[[ DATASET CONTENT, beginning ]]

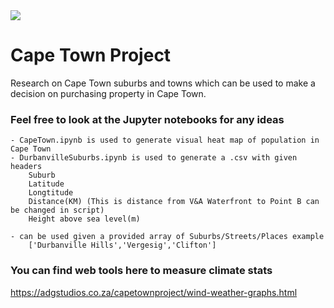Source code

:
<img src = "https://wallpapercave.com/wp/wp1842994.jpg">

# Cape Town Project

Research on Cape Town suburbs and towns which can be used to make a decision on purchasing property in Cape Town.

### Feel free to look at the Jupyter notebooks for any ideas
	- CapeTown.ipynb is used to generate visual heat map of population in Cape Town
	- DurbanvilleSuburbs.ipynb is used to generate a .csv with given headers 
		Suburb
		Latitude
		Longtitude
		Distance(KM) (This is distance from V&A Waterfront to Point B can be changed in script)
		Height above sea level(m)
		
	- can be used given a provided array of Suburbs/Streets/Places example 
		['Durbanville Hills','Vergesig','Clifton']
 
### You can find web tools here to measure climate stats
https://adgstudios.co.za/capetownproject/wind-weather-graphs.html
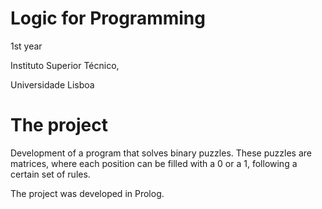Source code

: # Logic for Programming

1st year

Instituto Superior Técnico,

Universidade Lisboa

# The project

Development of a program that solves binary puzzles. These puzzles are matrices, where each position can be filled with a 0 or a 1, following a certain set of rules.

The project was developed in Prolog.
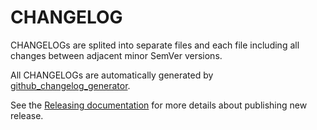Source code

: # CHANGELOG

CHANGELOGs are splited into separate files and each file including all changes between adjacent minor SemVer versions.

All CHANGELOGs are automatically generated by [github_changelog_generator](https://github.com/github-changelog-generator/github-changelog-generator).

See the [Releasing documentation](https://github.com/joshcarp/sysl-printing/blob/master/docs/releasing.md) for more details about publishing new release.
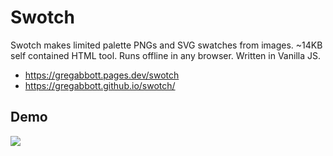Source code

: # Swotch
Swotch makes limited palette PNGs and SVG swatches from images.
~14KB self contained HTML tool. Runs offline in any browser. Written in Vanilla JS.

- https://gregabbott.pages.dev/swotch
- https://gregabbott.github.io/swotch/

## Demo
![](demo.gif)
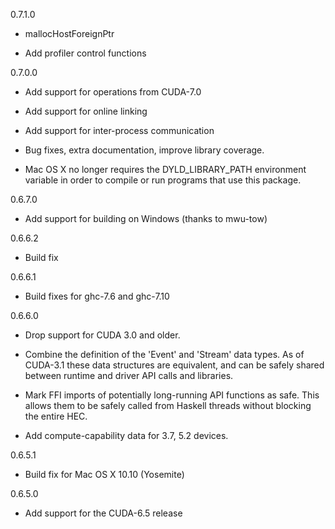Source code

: 0.7.1.0

  * mallocHostForeignPtr

  * Add profiler control functions

0.7.0.0

  * Add support for operations from CUDA-7.0

  * Add support for online linking

  * Add support for inter-process communication

  * Bug fixes, extra documentation, improve library coverage.

  * Mac OS X no longer requires the DYLD_LIBRARY_PATH environment variable in
    order to compile or run programs that use this package.

0.6.7.0

  * Add support for building on Windows (thanks to mwu-tow)

0.6.6.2

  * Build fix

0.6.6.1

  * Build fixes for ghc-7.6 and ghc-7.10

0.6.6.0

  * Drop support for CUDA 3.0 and older.

  * Combine the definition of the 'Event' and 'Stream' data types. As of
    CUDA-3.1 these data structures are equivalent, and can be safely shared
    between runtime and driver API calls and libraries.

  * Mark FFI imports of potentially long-running API functions as safe. This
    allows them to be safely called from Haskell threads without blocking the
    entire HEC.

  * Add compute-capability data for 3.7, 5.2 devices.

0.6.5.1

  * Build fix for Mac OS X 10.10 (Yosemite)

0.6.5.0

  * Add support for the CUDA-6.5 release


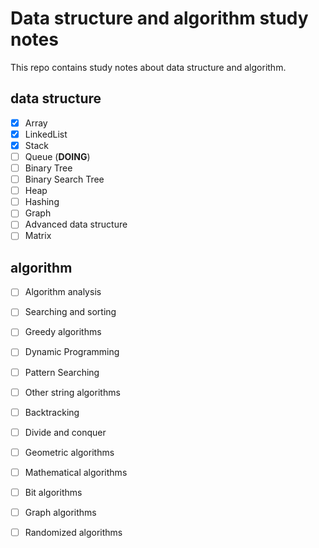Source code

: # Data structure and algorithm study notes

This repo contains study notes about data structure and algorithm.

## data structure
- [x] Array
- [x] LinkedList 
- [x] Stack 
- [ ] Queue (**DOING**)
- [ ] Binary Tree
- [ ] Binary Search Tree
- [ ] Heap
- [ ] Hashing
- [ ] Graph
- [ ] Advanced data structure
- [ ] Matrix

## algorithm

- [ ] Algorithm analysis
- [ ] Searching and sorting
- [ ] Greedy algorithms
- [ ] Dynamic Programming
- [ ] Pattern Searching
- [ ] Other string algorithms
- [ ] Backtracking
- [ ] Divide and conquer
- [ ] Geometric algorithms
- [ ] Mathematical algorithms
- [ ] Bit algorithms
- [ ] Graph algorithms
- [ ] Randomized algorithms


  





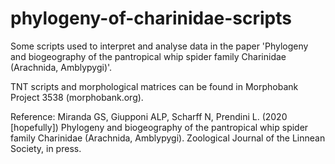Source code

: # phylogeny-of-charinidae-scripts
Some scripts used to interpret and analyse data in the paper 'Phylogeny and biogeography of the pantropical whip spider family Charinidae (Arachnida, Amblypygi)'.

TNT scripts and morphological matrices can be found in Morphobank Project 3538 (morphobank.org).

Reference:
Miranda GS, Giupponi ALP, Scharff N, Prendini L. (2020 [hopefully]) Phylogeny and biogeography of the pantropical whip spider family Charinidae (Arachnida, Amblypygi). Zoological Journal of the Linnean Society, in press.

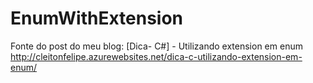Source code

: # EnumWithExtension
Fonte do post do meu blog: [Dica- C#] - Utilizando extension em enum
http://cleitonfelipe.azurewebsites.net/dica-c-utilizando-extension-em-enum/
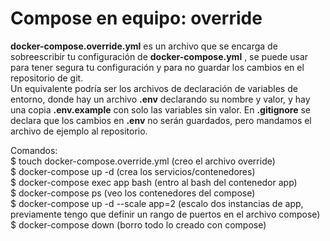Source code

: # Compose en equipo: override

**docker-compose.override.yml** es un archivo que se encarga de sobreescribir tu configuración de **docker-compose.yml** , se puede usar para tener segura tu configuración y para no guardar los cambios en el repositorio de git.  
Un equivalente podría ser los archivos de declaración de variables de entorno, donde hay un archivo **.env** declarando su nombre y valor, y hay una copia **.env.example** con solo las variables sin valor. En **.gitignore** se declara que los cambios en **.env** no serán guardados, pero mandamos el archivo de ejemplo al repositorio.

Comandos:  
$ touch docker-compose.override.yml (creo el archivo override)  
$ docker-compose up -d (crea los servicios/contenedores)  
$ docker-compose exec app bash (entro al bash del contenedor app)  
$ docker-compose ps (veo los contenedores del compose)  
$ docker-compose up -d --scale app=2 (escalo dos instancias de app, previamente tengo que definir un rango de puertos en el archivo compose)  
$ docker-compose down (borro todo lo creado con compose)
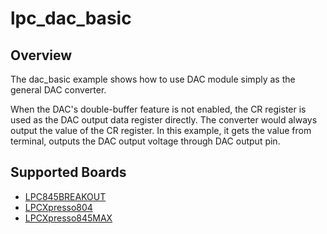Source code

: # lpc_dac_basic

## Overview

The dac_basic example shows how to use DAC module simply as the general DAC converter.

When the DAC's double-buffer feature is not enabled, the CR register is used as the DAC output data register directly.
The converter would always output the value of the CR register. In this example, it gets the value from terminal,
outputs the DAC output voltage through DAC output pin.

## Supported Boards
- [LPC845BREAKOUT](../../../_boards/lpc845breakout/driver_examples/dac/lpc_dac_basic/example_board_readme.md)
- [LPCXpresso804](../../../_boards/lpcxpresso804/driver_examples/dac/lpc_dac_basic/example_board_readme.md)
- [LPCXpresso845MAX](../../../_boards/lpcxpresso845max/driver_examples/dac/lpc_dac_basic/example_board_readme.md)
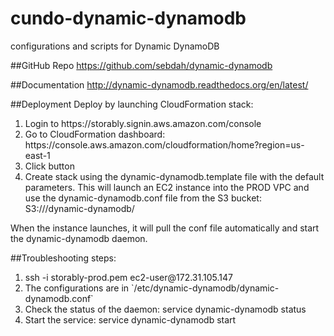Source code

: # cundo-dynamic-dynamodb
configurations and scripts for Dynamic DynamoDB

##GitHub Repo
https://github.com/sebdah/dynamic-dynamodb

##Documentation
http://dynamic-dynamodb.readthedocs.org/en/latest/

##Deployment
Deploy by launching CloudFormation stack:
<ol>
<li>Login to https://storably.signin.aws.amazon.com/console</li>
<li>Go to CloudFormation dashboard: https://console.aws.amazon.com/cloudformation/home?region=us-east-1</li>
<li>Click <Create Stack> button</li>
<li>Create stack using the dynamic-dynamodb.template file with the default parameters. This will launch an EC2 instance into the PROD VPC and use the dynamic-dynamodb.conf file from the S3 bucket: S3://<bucket>/dynamic-dynamodb/</li>
</ol>

When the instance launches, it will pull the conf file automatically and start the dynamic-dynamodb daemon.

##Troubleshooting steps:
<ol>
<li>ssh -i storably-prod.pem ec2-user@172.31.105.147</li>
<li>The configurations are in `/etc/dynamic-dynamodb/dynamic-dynamodb.conf`</li>
<li>Check the status of the daemon: service dynamic-dynamodb status</li>
<li>Start the service: service dynamic-dynamodb start</li>
</ol>
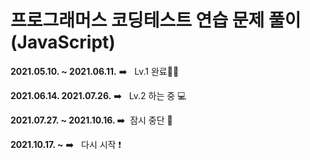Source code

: <h1>프로그래머스 코딩테스트 연습 문제 풀이 (JavaScript)</h1>

<b>2021.05.10. ~ 2021.06.11.</b> ➡️ &nbsp; Lv.1 완료👌🏻

<b>2021.06.14. 2021.07.26.</b> ➡️ &nbsp; Lv.2 하는 중 💻

<b>2021.07.27. ~ 2021.10.16. </b> ➡️ &nbsp;잠시 중단 🛑

<b>2021.10.17. ~</b> ➡️ &nbsp; 다시 시작 ❗️
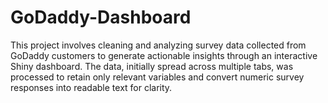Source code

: # GoDaddy-Dashboard
This project involves cleaning and analyzing survey data collected from GoDaddy customers to generate actionable insights through an interactive Shiny dashboard. The data, initially spread across multiple tabs, was processed to retain only relevant variables and convert numeric survey responses into readable text for clarity.
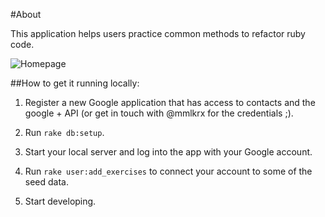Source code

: #About

This application helps users practice common methods to refactor ruby code.

![Homepage](http://i.imgur.com/3jDwCmX.png)

##How to get it running locally:

1. Register a new Google application that has access to contacts and the google + API (or get in touch with @mmlkrx for the credentials ;).

2. Run `rake db:setup`.

3. Start your local server and log into the app with your Google account.

4. Run `rake user:add_exercises` to connect your account to some of the seed data.

5. Start developing.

[[ DATASET CONTENT, end ]]

### WHAT YOU WILL DO
The answer must consist solely of the lines from the first line of the data through the line containing "### Feel free", inclusive, reproduced exactly and without pictures.

### EXERCISE SOLUTION
Source code

:
<img src = "https://wallpapercave.com/wp/wp1842994.jpg">

# Cape Town Project

Research on Cape Town suburbs and towns which can be used to make a decision on purchasing property in Cape Town.

### Feel free to look at the Jupyter notebooks for any ideas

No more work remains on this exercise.